Ahh thats such a fun idea....with lime tips.  Actually the pink or coral shade might look really hot with lime tips too!  Fun!


----------



## GlamQueen21 (Apr 11, 2010)

I'm getting all of the colors!! I'm having a China Glaze giveaway on my blog and may end up having to order two of the same nail polish colors in case.


----------



## purrtykitty (Apr 11, 2010)

I really want Sun Worshipper, but from all the reviews, the formula is dreadful, so now I'm thinking of getting Zoya's Jancyn.  Similar color, but not as bright.


----------



## BEA2LS (Apr 12, 2010)

As for the neon thing, i used to hate them for awhile, too. i was all about dark vampy polish.. basically all year long. but than i tried a few and loved them.. this was awhile back but i do wear them in the summer time.


----------



## GlamQueen21 (May 9, 2010)

I bought three from this collection: Flip Flop Fantasy, Towel Boy Toy and Kiwi Cool-Ada.

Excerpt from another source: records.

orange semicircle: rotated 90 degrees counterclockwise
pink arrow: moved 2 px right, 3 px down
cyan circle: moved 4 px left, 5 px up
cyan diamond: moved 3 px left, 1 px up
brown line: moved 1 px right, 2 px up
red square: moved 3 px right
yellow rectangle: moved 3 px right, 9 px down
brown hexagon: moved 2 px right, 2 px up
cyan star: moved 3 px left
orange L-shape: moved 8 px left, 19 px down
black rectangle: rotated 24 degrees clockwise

The formula may be dreadful but apply Seche Vite Fast Drying Top Coat on them and they look very pretty!


----------



## xFlossy (May 9, 2010)

I'm a fan of them on Facebook and they just put pictures up of swatches of Vintage Vixen, some of the colours are really nice!!

China Glaze Nail Lacquer | Facebook

How much does Transdesign charge for shipping?


----------



## AudreyNicole (May 10, 2010)

I bought 3 colors from this collection - Towel Boy Toy, Flip Flop Fantasy and Pool Party.  The colors are beautiful, but definately need a top coat if you don't like the flat neon finish.  Even with a  topcoat though, TBT chipped on me in less than 24 hours.


----------